Tradisi yang diwariskan secara turun-temurun tersebut diikuti seluruh warga Dusun Mojan dan berlangsung khidmat dengan dihadiri tokoh masyarakat, perangkat desa, lembaga adat, unsur Muspika Sukorambi, serta Dinas Pariwisata Kabupaten Jember.
Rangkaian kegiatan diawali dengan doa bersama, tausiyah agama, serta arak-arakan gunungan hasil bumi sebagai simbol rasa syukur masyarakat atas keberkahan alam dan hasil pertanian yang menjadi sumber utama penghidupan warga.
Suasana ritual semakin semarak dengan penampilan Tari Sandurelang, kesenian tradisional khas yang hanya dipentaskan dalam prosesi Sendang Pamojan. Penampilan tersebut menjadi bagian penting dalam menjaga eksistensi seni budaya lokal Desa Klungkung.
Perwakilan Komunitas Jagratara, Hendi, menjelaskan bahwa Sendang Pamojan memiliki nilai historis dan spiritual yang kuat bagi masyarakat Dusun Mojan.
“Tradisi ini menjadi pengingat bagi generasi muda agar tetap menjaga budaya, alam, dan nilai kebersamaan yang diwariskan para leluhur,” ujarnya.
Kepala Desa Klungkung, Abdul Ghofur, mengatakan ritual Sendang Pamojan merupakan bagian penting dari identitas budaya masyarakat Desa Klungkung yang harus terus dilestarikan.
Ia menilai pelestarian budaya lokal tidak hanya menjaga tradisi, tetapi juga memperkuat karakter dan jati diri masyarakat desa.
“Kami ingin generasi muda memahami bahwa budaya daerah adalah warisan berharga yang harus dijaga bersama,” katanya.
Sementara itu, Camat Sukorambi, Musyaffa, S.HI., M.M., mengapresiasi komitmen masyarakat Desa Klungkung dan Komunitas Jagratara dalam menjaga keberlangsungan tradisi budaya daerah.

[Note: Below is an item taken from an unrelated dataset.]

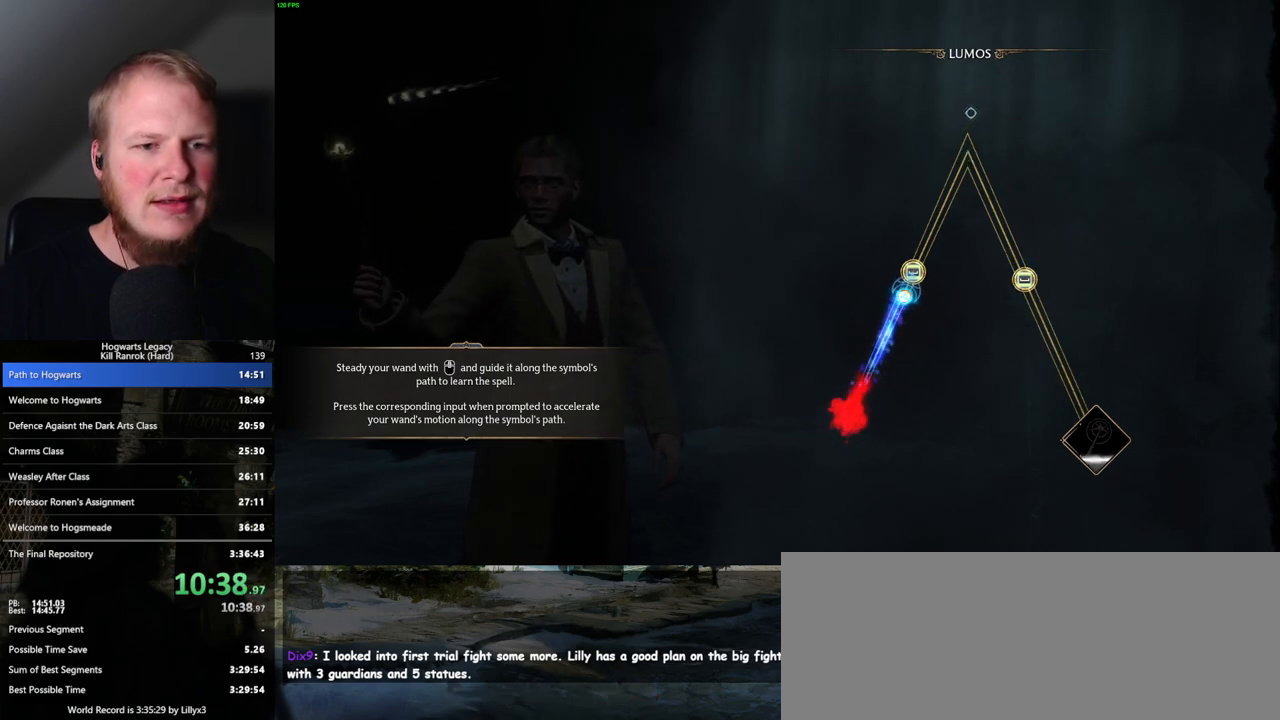
{"keys": [], "mouse": [], "events": [[33, "space", "down"], [133, "space", "up"]]}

Menurutnya, ritual Sendang Pamojan menjadi bukti bahwa nilai budaya dan kearifan lokal masih hidup serta tumbuh di tengah masyarakat.
“Tradisi seperti ini memiliki nilai penting dalam memperkuat kebersamaan masyarakat sekaligus menjaga identitas budaya daerah,” ujarnya.
Ia berharap ritual adat Sendang Pamojan dapat terus dilestarikan dan menjadi salah satu potensi pengembangan wisata budaya di Kabupaten Jember.
Pelestarian budaya lokal tersebut juga sejalan dengan semangat Pemerintah Kabupaten Jember di bawah kepemimpinan Muhammad Fawait, S.E., M.Sc, dalam mendukung penguatan budaya daerah dan pelestarian tradisi masyarakat. (hus)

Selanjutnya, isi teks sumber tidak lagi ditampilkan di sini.